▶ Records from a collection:
-- Opening Marker --
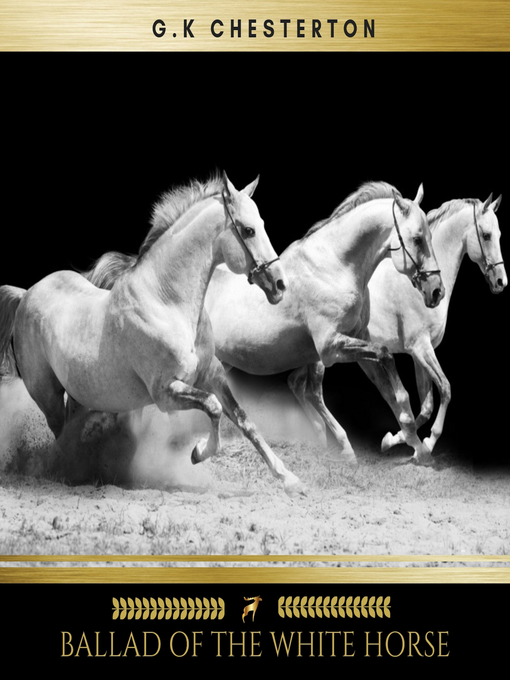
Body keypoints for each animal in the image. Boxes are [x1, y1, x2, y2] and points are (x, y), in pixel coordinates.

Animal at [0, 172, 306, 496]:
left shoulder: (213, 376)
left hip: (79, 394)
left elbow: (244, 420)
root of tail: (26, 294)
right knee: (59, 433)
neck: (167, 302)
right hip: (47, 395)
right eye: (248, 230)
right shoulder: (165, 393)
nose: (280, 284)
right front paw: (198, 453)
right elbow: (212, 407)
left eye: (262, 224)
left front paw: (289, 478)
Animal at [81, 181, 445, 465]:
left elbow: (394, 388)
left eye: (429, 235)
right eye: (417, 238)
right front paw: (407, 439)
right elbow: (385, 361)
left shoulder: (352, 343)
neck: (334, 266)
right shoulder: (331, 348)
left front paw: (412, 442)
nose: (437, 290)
-- Closing Marker --
-- Opening Marker --
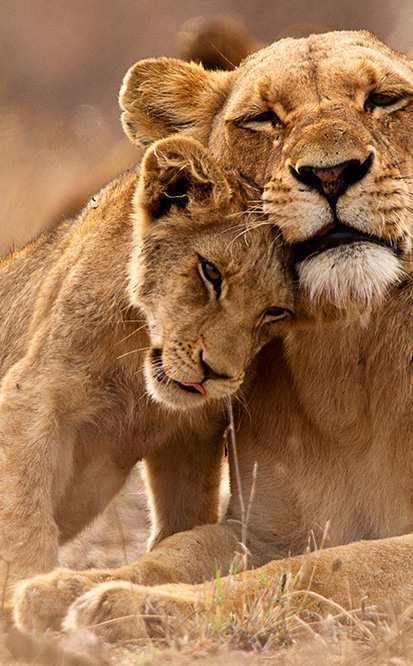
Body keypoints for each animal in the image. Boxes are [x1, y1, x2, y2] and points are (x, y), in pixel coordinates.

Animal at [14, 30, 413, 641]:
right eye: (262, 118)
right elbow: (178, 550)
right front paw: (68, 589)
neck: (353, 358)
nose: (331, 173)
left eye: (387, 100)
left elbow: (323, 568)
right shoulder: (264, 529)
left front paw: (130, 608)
-- Closing Marker --
▶ Exercise instructions:
Looking at the entries above, can you reproduce exactly the lines from the one that holds "left elbow: (244, 420)" through the one that holds "nose: (437, 290)", and only those?

▶ Worked solution:
left elbow: (244, 420)
root of tail: (26, 294)
right knee: (59, 433)
neck: (167, 302)
right hip: (47, 395)
right eye: (248, 230)
right shoulder: (165, 393)
nose: (280, 284)
right front paw: (198, 453)
right elbow: (212, 407)
left eye: (262, 224)
left front paw: (289, 478)
Animal at [81, 181, 445, 465]:
left elbow: (394, 388)
left eye: (429, 235)
right eye: (417, 238)
right front paw: (407, 439)
right elbow: (385, 361)
left shoulder: (352, 343)
neck: (334, 266)
right shoulder: (331, 348)
left front paw: (412, 442)
nose: (437, 290)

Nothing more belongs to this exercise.